Most recently, the leader of Saudi Arabia, Crown Prince Mohammed bin Salmon (MBS), reported he had arrested his rogue agents and was personally investigating the murder.
Wow.
That’s like having OJ investigate the murder of Nicole and Ron.
That’s like asking Bernard Madoff to investigate his own Ponzi scheme.
Truth may be relative, but some truths are more accurate than others.
Khasoggi’s body has yet to be found, and having the primary suspect oversee the investigation of a now-admitted murder is patently absurd.
This one personal tragedy represents a terrifying trend in international governing (as well as corporate governing):
Tell the best lie you can, hope other news supplants it, and continue oppressing dissidents and critics with impunity.
And remember, in this particular case, the man killed was, ready yourself for the irony, for his commitment to spread truth through the profession of journalism.
The still-emerging, disturbing ironies are endless:
Turkey’s leader, Recep Erdogan, an authoritarian leader with few evil peers, insists on justice (because the murder happened on Turkey’s soil). It just so happens that Erdogan has incarcerated or killed more journalists and dissidents than any other contemporary national leader—more than even Putin.
MBS invited Khassoggi’s son to a photo-op in Saudi Arabia, where he was shown receiving his condolences. Look at the picture if you can. The son looks terrifically uncomfortable, like a Jew asked to appear for a photograph with Hitler.
This one event raises innumerable red flags about truth.
Our own president calls journalists “the enemy of the people,” a phrase literally used by Hitler himself.
Finding good, old fashioned objective journalism is getting nearly impossible.
I encourage this experiment:
Watch a few minutes of MSNBC, CNN, or Fox News, and then switch over to BBC or the PBS news hour.
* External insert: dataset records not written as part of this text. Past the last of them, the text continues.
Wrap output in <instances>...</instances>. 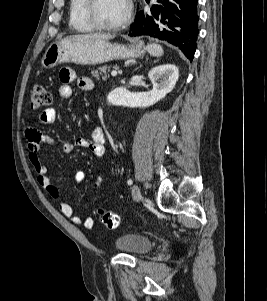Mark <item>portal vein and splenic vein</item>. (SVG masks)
Listing matches in <instances>:
<instances>
[{
    "mask_svg": "<svg viewBox=\"0 0 267 301\" xmlns=\"http://www.w3.org/2000/svg\"><path fill=\"white\" fill-rule=\"evenodd\" d=\"M117 74H118V71L117 70H112V72H111V75L114 77V76H117Z\"/></svg>",
    "mask_w": 267,
    "mask_h": 301,
    "instance_id": "portal-vein-and-splenic-vein-1",
    "label": "portal vein and splenic vein"
}]
</instances>
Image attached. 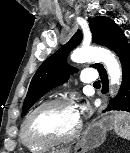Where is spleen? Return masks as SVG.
Returning a JSON list of instances; mask_svg holds the SVG:
<instances>
[{
    "label": "spleen",
    "instance_id": "3e777b00",
    "mask_svg": "<svg viewBox=\"0 0 130 153\" xmlns=\"http://www.w3.org/2000/svg\"><path fill=\"white\" fill-rule=\"evenodd\" d=\"M114 130L120 137L130 140V113H116Z\"/></svg>",
    "mask_w": 130,
    "mask_h": 153
}]
</instances>
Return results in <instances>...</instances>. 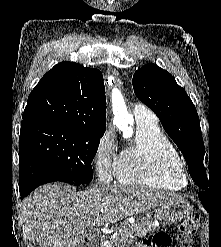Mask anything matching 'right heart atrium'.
Listing matches in <instances>:
<instances>
[{
	"mask_svg": "<svg viewBox=\"0 0 221 247\" xmlns=\"http://www.w3.org/2000/svg\"><path fill=\"white\" fill-rule=\"evenodd\" d=\"M97 176L101 182H110L116 173L117 158L112 132L107 130L99 139L94 153Z\"/></svg>",
	"mask_w": 221,
	"mask_h": 247,
	"instance_id": "1",
	"label": "right heart atrium"
}]
</instances>
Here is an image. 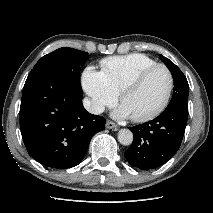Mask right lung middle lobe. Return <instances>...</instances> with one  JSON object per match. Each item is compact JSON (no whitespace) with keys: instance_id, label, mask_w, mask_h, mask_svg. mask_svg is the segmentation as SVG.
<instances>
[{"instance_id":"1","label":"right lung middle lobe","mask_w":213,"mask_h":213,"mask_svg":"<svg viewBox=\"0 0 213 213\" xmlns=\"http://www.w3.org/2000/svg\"><path fill=\"white\" fill-rule=\"evenodd\" d=\"M87 52L73 48H59L43 56L33 67L28 77L38 74H55L67 80L78 90H82L80 84V68L87 61Z\"/></svg>"}]
</instances>
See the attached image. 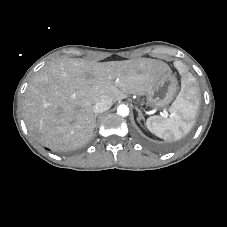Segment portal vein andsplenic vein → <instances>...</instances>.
<instances>
[{"instance_id":"portal-vein-and-splenic-vein-1","label":"portal vein and splenic vein","mask_w":227,"mask_h":227,"mask_svg":"<svg viewBox=\"0 0 227 227\" xmlns=\"http://www.w3.org/2000/svg\"><path fill=\"white\" fill-rule=\"evenodd\" d=\"M163 116H165V117H166V116H167V113H166V112H164Z\"/></svg>"}]
</instances>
You’ll be amazed at the difference.
Those left or right leaning media outlets no longer report the news. Instead, they display an obvious bias. They seek to entertain, to sell the products or services appearing in their commercials.
BBC, PBS or NPR tell detailed stories, including what’s happening in Yemen, the recent Mexican hurricane, the status of Puerto Rico. If you’ve spent a lot of time watching the biased news channels (like me), you’ll be surprised that so many significant events unfold throughout the world—other than Trump’s idiocy.
We should all be concerned, even fearful, of the year 2018 looking suspiciously like the year 1938.
Lies have become the new truths.
Around the globe, even in our allegedly free country feeling proud of its first amendment rights, journalists and other truth-tellers come under attack from our own president.
I dedicate this post to the obviously-imperfect truth teller, Jamal Khashoggi, murdered journalist and critic of the Saudi regime. Again, he legally resided in the US, and a foreign government deliberately and intentionally killed him.
May his memory fortify, rather than render fearful, the resolve of those critical of their governments or, even more worrisome, of those generally seeking truth.